Bagpuss57Bagpuss57 Posts: 256
I have a Japanese quince shrub that produces lovely dark pink flowers and little yellow fruits but I want to dig it up and replant it as I have read it doesn't like wet soil. I have quite boggy clay soil where it is at the moment and need some advice on what the best position and soil type should be. Do I need to add grit? Does it like acid or alkaline soil best and will it withstand the wind or best in sheltered position. It's fairly small still but I'd like it to be bigger and wondered if the wet soil is restricting it's growth as well!! What's the best time to replant it, will it be ok to do it now? Would it be ok up against trellis?  Any help welcome. Many thanks. 


  • ObelixxObelixx Posts: 30,000
    edited March 2018
    They like their soil to be well-drained but not dry and don't mind about alkalinity or acidity.  They're good in full sun or a bit of shade for part of the day and, once established, they're also OK with exposure to winds.  It can be trained against trellis if needs be.

    If it's still small enough to dig out with plenty of root ball you could move it now unless it's flowering already as that will stress it.   Water well first and take it to a ready prepared planting hole.  Plant at the same depth as it was before, water well and mulch.

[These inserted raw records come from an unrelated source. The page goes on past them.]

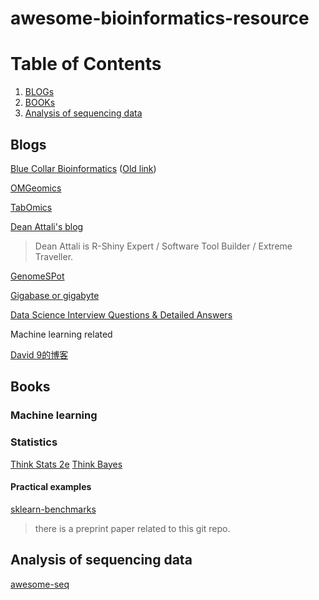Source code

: # awesome-bioinformatics-resource

# Table of Contents
1. [BLOGs](#blogs)
2. [BOOKs](#books)
3. [Analysis of sequencing data](#ngs)

## Blogs <a name='blogs'></a>

[Blue Collar Bioinformatics](http://bcb.io/) ([Old link](https://bcbio.wordpress.com/))

[OMGeomics](http://omgenomics.com/)

[TabOmics](https://xie186.github.io/)

[Dean Attali's blog](http://deanattali.com/)

> Dean Attali is R-Shiny Expert / Software Tool Builder / Extreme Traveller. 

[GenomeSPot](http://genomespot.blogspot.com/)

[Gigabase or gigabyte](gigabaseorgigabyte.wordpress.com)

[Data Science Interview Questions & Detailed Answers](https://rpubs.com/JDAHAN/172473)

Machine learning related

[David 9的博客 ](http://nooverfit.com/wp/)

## Books <a name = "books"></a>

### Machine learning

### Statistics

[Think Stats 2e](http://greenteapress.com/wp/think-stats-2e/)
[Think Bayes](http://greenteapress.com/wp/think-bayes/)

#### Practical examples

[sklearn-benchmarks](https://github.com/BioinformaticsMaterials/sklearn-benchmarks)

> there is a preprint paper related to this git repo. 


## Analysis of sequencing data <a name = "ngs"></a>

[awesome-seq](https://github.com/xie186/awesome-seq)

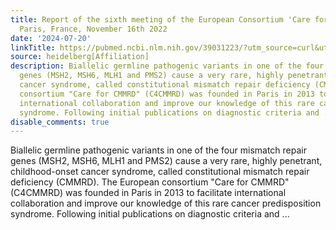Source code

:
 ```yaml
---
title: Report of the sixth meeting of the European Consortium 'Care for CMMRD' (C<sub>4</sub>CMMRD),
  Paris, France, November 16th 2022
date: '2024-07-20'
linkTitle: https://pubmed.ncbi.nlm.nih.gov/39031223/?utm_source=curl&utm_medium=rss&utm_campaign=pubmed-2&utm_content=1FakS-2QOkCT8HsMOQP1bCRQ4YzyumYOmxmF0moLsQ3dFB1E9V&fc=20220326224207&ff=20240721181857&v=2.18.0.post9+e462414
source: heidelberg[Affiliation]
description: Biallelic germline pathogenic variants in one of the four mismatch repair
  genes (MSH2, MSH6, MLH1 and PMS2) cause a very rare, highly penetrant, childhood-onset
  cancer syndrome, called constitutional mismatch repair deficiency (CMMRD). The European
  consortium "Care for CMMRD" (C4CMMRD) was founded in Paris in 2013 to facilitate
  international collaboration and improve our knowledge of this rare cancer predisposition
  syndrome. Following initial publications on diagnostic criteria and ...
disable_comments: true
---
```

Biallelic germline pathogenic variants in one of the four mismatch repair genes (MSH2, MSH6, MLH1 and PMS2) cause a very rare, highly penetrant, childhood-onset cancer syndrome, called constitutional mismatch repair deficiency (CMMRD). The European consortium "Care for CMMRD" (C4CMMRD) was founded in Paris in 2013 to facilitate international collaboration and improve our knowledge of this rare cancer predisposition syndrome. Following initial publications on diagnostic criteria and ...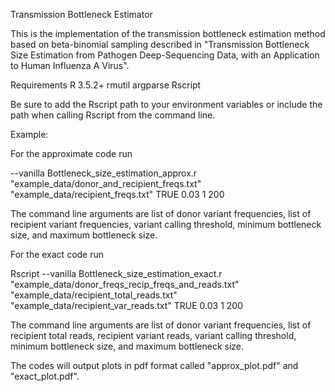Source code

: Transmission Bottleneck Estimator

This is the implementation of the transmission bottleneck estimation method based on beta-binomial sampling described in "Transmission Bottleneck Size Estimation from Pathogen Deep-Sequencing Data, with an Application to Human Influenza A Virus".

Requirements
R 3.5.2+
rmutil 
argparse
Rscript

Be sure to add the Rscript path to your environment variables or include the path when calling Rscript from the command line.  


Example:

For the approximate code run

--vanilla Bottleneck_size_estimation_approx.r "example_data/donor_and_recipient_freqs.txt" "example_data/recipient_freqs.txt" TRUE 0.03 1 200

The command line arguments are list of donor variant frequencies, list of recipient variant frequencies, variant calling threshold, minimum bottleneck size, and maximum bottleneck size.

For the exact code run

Rscript --vanilla Bottleneck_size_estimation_exact.r "example_data/donor_freqs_recip_freqs_and_reads.txt" "example_data/recipient_total_reads.txt" "example_data/recipient_var_reads.txt" TRUE 0.03 1 200

The command line arguments are list of donor variant frequencies, list of recipient total reads, recipient variant reads, variant calling threshold, minimum bottleneck size, and maximum bottleneck size.


The codes will output plots in pdf format called "approx_plot.pdf" and "exact_plot.pdf".

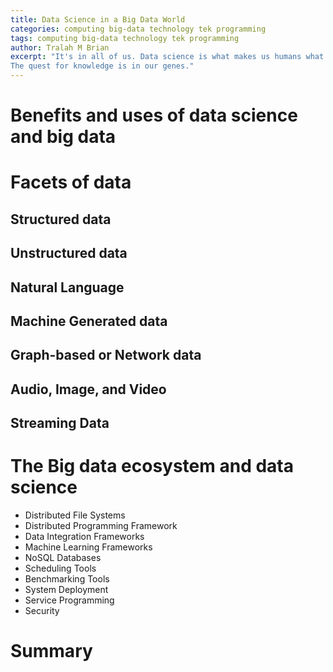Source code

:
 ```yaml
---
title: Data Science in a Big Data World
categories: computing big-data technology tek programming
tags: computing big-data technology tek programming
author: Tralah M Brian
excerpt: "It's in all of us. Data science is what makes us humans what we are today.No not the computer driven data science,but the ability of our brains to see connections, draw conclusions from facts, and learn from our past experiences.
The quest for knowledge is in our genes."
---
```


# Benefits and uses of data science and big data

# Facets of data

## Structured data

## Unstructured data

## Natural Language

## Machine Generated data

## Graph-based or Network data

## Audio, Image, and Video

## Streaming Data

# The Big data ecosystem and data science

- Distributed File Systems
- Distributed Programming Framework
- Data Integration Frameworks
- Machine Learning Frameworks
- NoSQL Databases
- Scheduling Tools
- Benchmarking Tools
- System Deployment
- Service Programming
- Security

# Summary
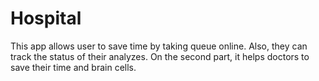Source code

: # Hospital
This app allows user to save time by taking queue online.
Also, they can track the status of their analyzes.
On the second part, it helps doctors to save their time and brain cells.
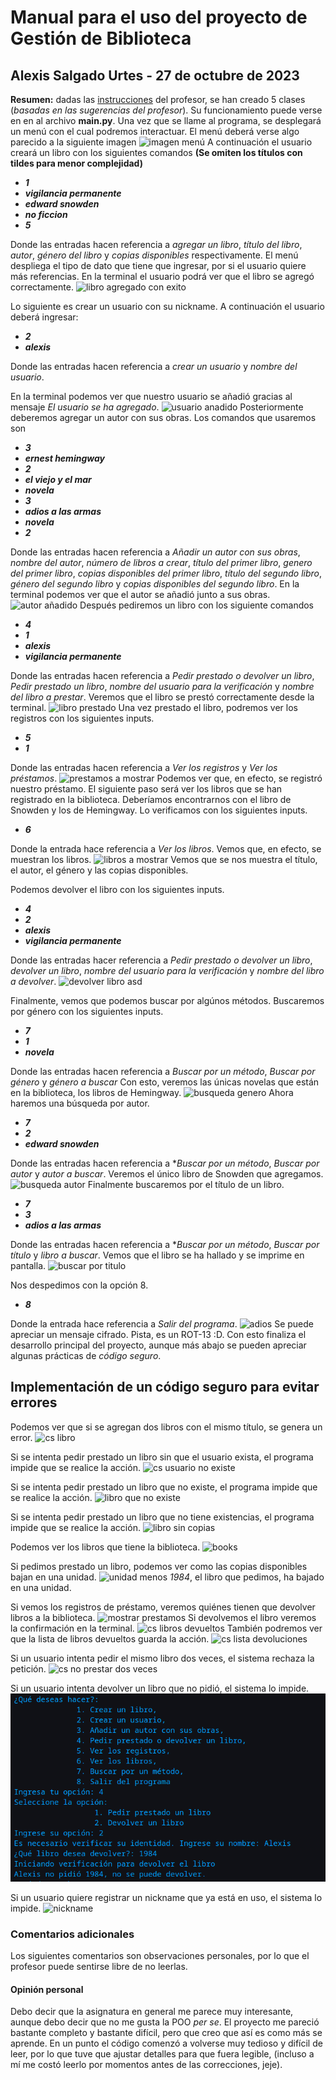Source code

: # Manual para el uso del proyecto de Gestión de Biblioteca

## Alexis Salgado Urtes - 27 de octubre de 2023

**Resumen:** dadas las [instrucciones](/Examen_Unidad_3_4_POO.pdf) del profesor, se han creado 5 clases (*basadas en las sugerencias del profesor*).
Su funcionamiento puede verse en en al archivo **main.py**.
Una vez que se llame al programa, se desplegará un menú con el cual podremos interactuar.
El menú deberá verse algo parecido a la siguiente imagen
![imagen menú](/imagenes/menu.png)
A continuación el usuario creará un libro con los siguientes comandos **(Se omiten los títulos con tildes para menor complejidad)**

* ***1***
* ***vigilancia permanente***
* ***edward snowden***
* ***no ficcion***
* ***5***

Donde las entradas hacen referencia a *agregar un libro*, *título del libro*, *autor*, *género del libro* y *copias disponibles* respectivamente.
El menú despliega el tipo de dato que tiene que ingresar, por si el usuario quiere más referencias.
En la terminal el usuario podrá ver que el libro se agregó correctamente.
![libro agregado con exito](/imagenes/libro_anadido.png)

Lo siguiente es crear un usuario con su nickname.
A continuación el usuario deberá ingresar:

* ***2***
* ***alexis***

Donde las entradas hacen referencia a *crear un usuario* y *nombre del usuario*.

En la terminal podemos ver que nuestro usuario se añadió gracias al mensaje *El usuario se ha agregado*.
![usuario anadido](/imagenes/usuario_anadido.png)
Posteriormente deberemos agregar un autor con sus obras.
Los comandos que usaremos son

* ***3***
* ***ernest hemingway***
* ***2***
* ***el viejo y el mar***
* ***novela***
* ***3***
* ***adios a las armas***
* ***novela***
* ***2***

Donde las entradas hacen referencia a *Añadir un autor con sus obras*, *nombre del autor*, *número de libros a crear*, *título del primer libro*, *genero del primer libro*, *copias disponibles del primer libro*, *título del segundo libro*, *género del segundo libro* y *copias disponibles del segundo libro*.
En la terminal podemos ver que el autor se añadió junto a sus obras.
![autor añadido](/imagenes/autor_anadido.png)
Después pediremos un libro con los siguiente comandos

* ***4***
* ***1***
* ***alexis***
* ***vigilancia permanente***

Donde las entradas hacen referencia a *Pedir prestado o devolver un libro*, *Pedir prestado un libro*, *nombre del usuario para la verificación* y *nombre del libro a prestar*.
Veremos que el libro se prestó correctamente desde la terminal.
![libro prestado](/imagenes/libro_prestado.png)
Una vez prestado el libro, podremos ver los registros con los siguientes inputs.

* ***5***
* ***1***

Donde las entradas hacen referencia a *Ver los registros* y *Ver los préstamos*.
![prestamos a mostrar](/imagenes/registro_prestamo.png)
Podemos ver que, en efecto, se registró nuestro préstamo.
El siguiente paso será ver los libros que se han registrado en la biblioteca. Deberíamos encontrarnos con el libro de Snowden y los de Hemingway.
Lo verificamos con los siguientes inputs.

* ***6***

Donde la entrada hace referencia a *Ver los libros*.
Vemos que, en efecto, se muestran los libros.
![libros a mostrar](/imagenes/libros_en_biblio.png)
Vemos que se nos muestra el título, el autor, el género y las copias disponibles.

Podemos devolver el libro con los siguientes inputs.

* ***4***
* ***2***
* ***alexis***
* ***vigilancia permanente***

Donde las entradas hacer referencia a *Pedir prestado o devolver un libro*, *devolver un libro*, *nombre del usuario para la verificación* y *nombre del libro a devolver*.
![devolver libro asd](/imagenes/devolver_libro.png)

Finalmente, vemos que podemos buscar por algúnos métodos. Buscaremos por género con los siguientes inputs.

* ***7***
* ***1***
* ***novela***

Donde las entradas hacen referencia a *Buscar por un método*, *Buscar por género* y *género a buscar*
Con esto, veremos las únicas novelas que están en la biblioteca, los libros de Hemingway.
![busqueda genero](/imagenes/busqueda_genero.png)
Ahora haremos una búsqueda por autor.

* ***7***
* ***2***
* ***edward snowden***

Donde las entradas hacen referencia a **Buscar por un método*, *Buscar por autor* y *autor a buscar*.
Veremos el único libro de Snowden que agregamos.
![busqueda autor](/imagenes/busqueda_autor.png)
Finalmente buscaremos por el título de un libro.

* ***7***
* ***3***
* ***adios a las armas***

Donde las entradas hacen referencia a **Buscar por un método*, *Buscar por título* y *libro a buscar*.
Vemos que el libro se ha hallado y se imprime en pantalla.
![buscar por titulo](/imagenes/busqueda_titulo.png)

Nos despedimos con la opción 8.

* ***8***

Donde la entrada hace referencia a *Salir del programa*.
![adios](/imagenes/despedida.png)
Se puede apreciar un mensaje cifrado. Pista, es un ROT-13 :D.
Con esto finaliza el desarrollo principal del proyecto, aunque más abajo se pueden apreciar algunas prácticas de *código seguro*.

## Implementación de un código seguro para evitar errores

Podemos ver que si se agregan dos libros con el mismo título, se genera un error.
![cs libro](/imagenes/cs_libros.png)

Si se intenta pedir prestado un libro sin que el usuario exista, el programa impide que se realice la acción.
![cs usuario no existe](/imagenes/cs_prestar_libro.png)

Si se intenta pedir prestado un libro que no existe, el programa impide que se realice la acción.
![libro que no existe](/imagenes/cs_no_prestar_libro_que_no_existe.png)

Si se intenta pedir prestado un libro que no tiene existencias, el programa impide que se realice la acción.
![libro sin copias](/imagenes/cs_no_prestar_libro_sin_existencias.png)

Podemos ver los libros que tiene la biblioteca.
![books](/imagenes/books_biblio.png)

Si pedimos prestado un libro, podemos ver como las copias disponibles bajan en una unidad.
![unidad menos](/imagenes/unidad_menos.png)
*1984*, el libro que pedimos, ha bajado en una unidad.

Si vemos los registros de préstamo, veremos quiénes tienen que devolver libros a la biblioteca.
![mostrar prestamos](/imagenes/mostrar_prestamos.png)
Si devolvemos el libro veremos la confirmación en la terminal.
![cs libros devueltos](/imagenes/cs_devolver_libro.png)
También podremos ver que la lista de libros devueltos guarda la acción.
![cs lista devoluciones](/imagenes/cs_lista_devolver_libros.png)

Si un usuario intenta pedir el mismo libro dos veces, el sistema rechaza la petición.
![cs no prestar dos veces](/imagenes/cs_no_prestar_dos_veces.png)

Si un usuario intenta devolver un libro que no pidió, el sistema lo impide.
![libro dos veces](imagenes/cs_no_devolver_libro_sin_prestamo.png)

Si un usuario quiere registrar un nickname que ya está en uso, el sistema lo impide.
![nickname](/imagenes/cs_no_nickname_dos_veces.png)

### Comentarios adicionales

Los siguientes comentarios son observaciones personales, por lo que el profesor puede sentirse libre de no leerlas.

#### Opinión personal

Debo decir que la asignatura en general me parece muy interesante, aunque debo decir que no me gusta la POO *per se*.
El proyecto me pareció bastante completo y bastante difícil, pero que creo que así es como más se aprende.
En un punto el código comenzó a volverse muy tedioso y difícil de leer, por lo que tuve que ajustar detalles para que fuera legible, (incluso a mí me costó leerlo por momentos antes de las correcciones, jeje).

    The best time for moving shrubs is autumn once they've gone dormant as this gives their roots time to establish again and grow new root hairs before having to deal with demands to feed flowers and leaves.  If you move it now you are going to have to make sure it is watered over the whole summer so it doesn't get stressed.
    Vendée - 20kms from Atlantic coast.
    "We don't stop playing because we grow old; we grow old because we stop playing." - George Bernard Shaw
  • BobTheGardenerBobTheGardener Posts: 11,384
    Hi Claire, I agree with everything Obelixx has said and will add that it might be worth propagating it in case it doesn't survive.  I've managed to grow about a dozen new plants by waiting until the fruit falls and collecting the seed although they do take about 3 years until growing to flowering size and may not come true.  You could also try taking cuttings - about 15 to 20cm long branch tips, placed into gritty compost.  Not sure how well they'd take at this time of the year but nothing to lose by trying. :)
    A trowel in the hand is worth a thousand lost under a bush.
  • DovefromaboveDovefromabove Posts: 87,799
    edited March 2018
    Chaenomales responds really well to layering ... if  you can 'bend' a low growing shoot so that it begins to splinter just a bit, then put it on  ground and peg it down, next year you'll have a new baby shrub ready to detach from the parent and pot up.

    Gardening in Central Norfolk on improved gritty moraine over chalk ... free-draining.

  • Bagpuss57Bagpuss57 Posts: 256
    Thanks Dove that sounds easy enough to try. 
  • DovefromaboveDovefromabove Posts: 87,799

    Gardening in Central Norfolk on improved gritty moraine over chalk ... free-draining.